GeoWave EMR Quickstart Guide: AWS Environment Setup Guide

What you will need

Creating the Cluster

We will be using the GeoWave bootstrap script to provision our cluster. Then we will walk through the CLI commands to download, ingest, analyze and visualize the data.

Bootstrap Scripts

GeoWave currently supports the use of several key/value stores. We provide EMR bootstrap scripts for Accumulo, HBase, and Cassandra and the others are vendor hosted. Choose the appropriate script for the key/value store you’d like to use when setting up your cluster. The bootstrap scripts help to set up GeoWave and your environment. Click on any of the links below to download the script.

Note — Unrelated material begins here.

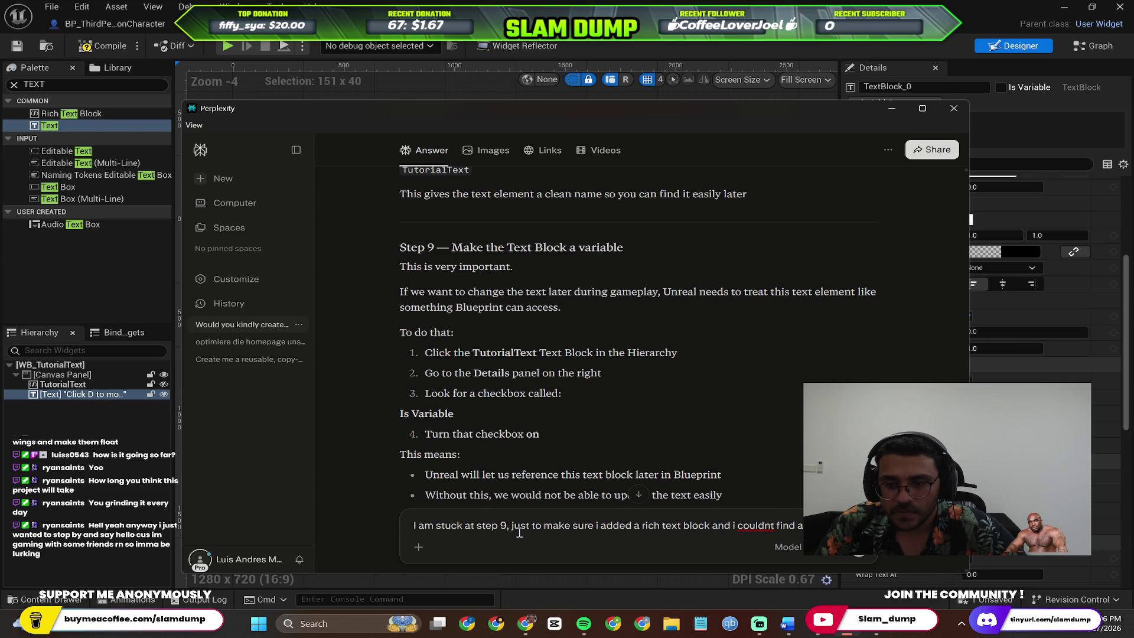
{"action": "type", "text": " is variable checkbox "}
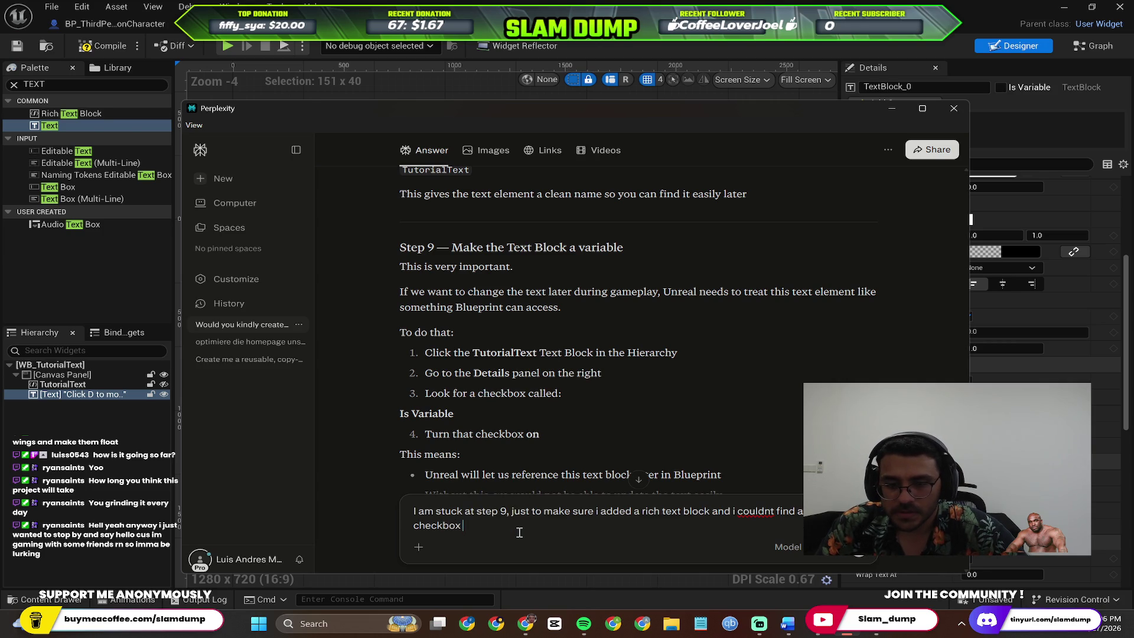
{"action": "type", "text": "i only found a "}
{"action": "type", "text": "is v"}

These scripts will provide you with everything necessary to complete this guide, but can also be used to setup GeoWave for use in other workflows. There are scripts available for each of the releases of GeoWave going back to 0.9.3. These can be used by replacing /2.0.1/ with the desired release (i.e. /0.9.3/)

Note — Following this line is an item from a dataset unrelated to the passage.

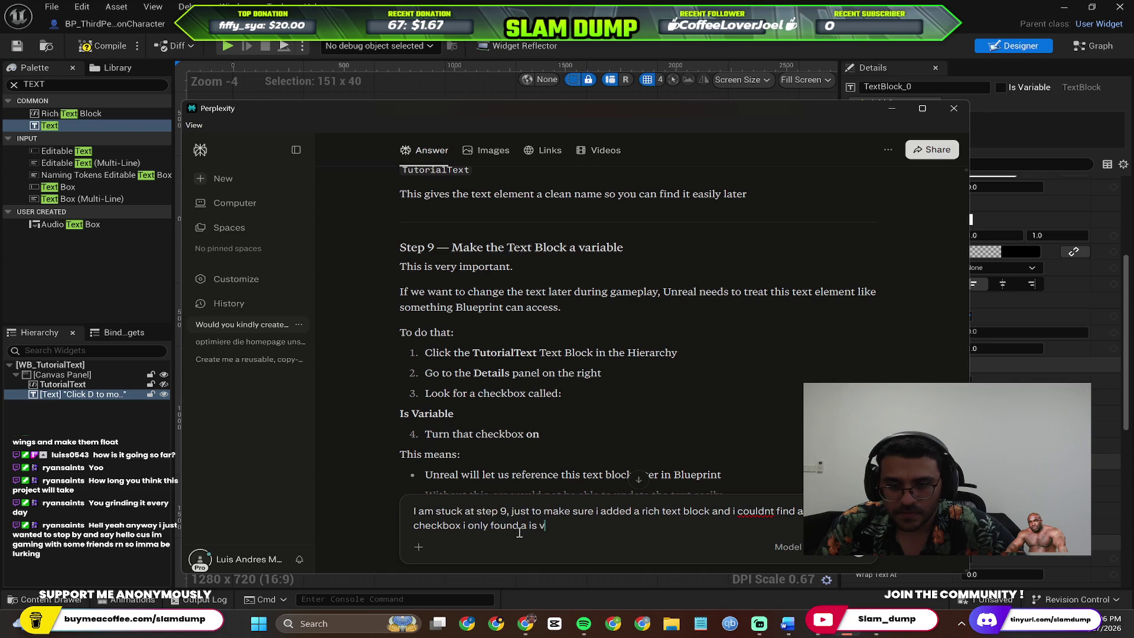
{"action": "type", "text": "olatile check box. I a"}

We have also provided quickstart scripts that will perform all of the steps in this guide automatically. This will allow you to verify your own steps, or test out other GeoWave commands and features on an already conditioned data set.

If you would prefer to have all of the steps run automatically, please use these bootstrap scripts instead of the ones listed previously:

To use one of the scripts listed above, it must be accessible from an s3 bucket. Because buckets are region specific, you may not be able to use our geowave bucket if your cluster is not deployed in the us-east-1 region. In this case, you will need a personal bucket in your region that contains the desired script. Instructions on creating and uploading to an s3 bucket can be found in the appendices.

AWS CLI Method

This is the basic makeup of the command you will call to create your GeoWave test cluster. All variables, designated as ${VARIABLES}, will need to be be replaced with your individual path, group, value, etc. An explanation of each of the variables is given below the command.

aws emr create-cluster \
--name ${CLUSTER_NAME} \
--instance-groups InstanceGroupType=MASTER,InstanceCount=1,InstanceType=m4.xlarge InstanceGroupType=CORE,InstanceCount=${NUM_WORKERS},InstanceType=m4.xlarge \
--ec2-attributes "KeyName=${YOUR_KEYNAME},SubnetId=${YOUR_SUBNET_ID},EmrManagedMasterSecurityGroup=${YOUR_SECURITY_GROUP},EmrManagedSlaveSecurityGroup=${YOUR_SECURITY_GROUP}" \
--release-label ${EMR_VERSION} \
--applications Name=Hadoop Name=HBase \
--use-default-roles \
--no-auto-terminate \
--bootstrap-actions Path=s3://{Your_Bucket}/{Path_To_Your_Script},Name=Bootstrap_GeoWave \
--tags ${YOUR_TAGNAME} \
--region ${YOUR_REGION} \
  • ${CLUSTER_NAME} - The name you want to show up in the Cluster list in AWS

    • Example: geowave-guide-cluster

  • ${NUM_WORKERS} - The number core/worker nodes you want

    • You will be working with the relatively small amount of data in this walkthrough so we recommend using two

  • ${YOUR_KEYNAME} - The name of the key value pair you want to use for this cluster

    • Example: geowave-guide-keypair

    • If you have not created a keypair for this cluster please follow the steps here.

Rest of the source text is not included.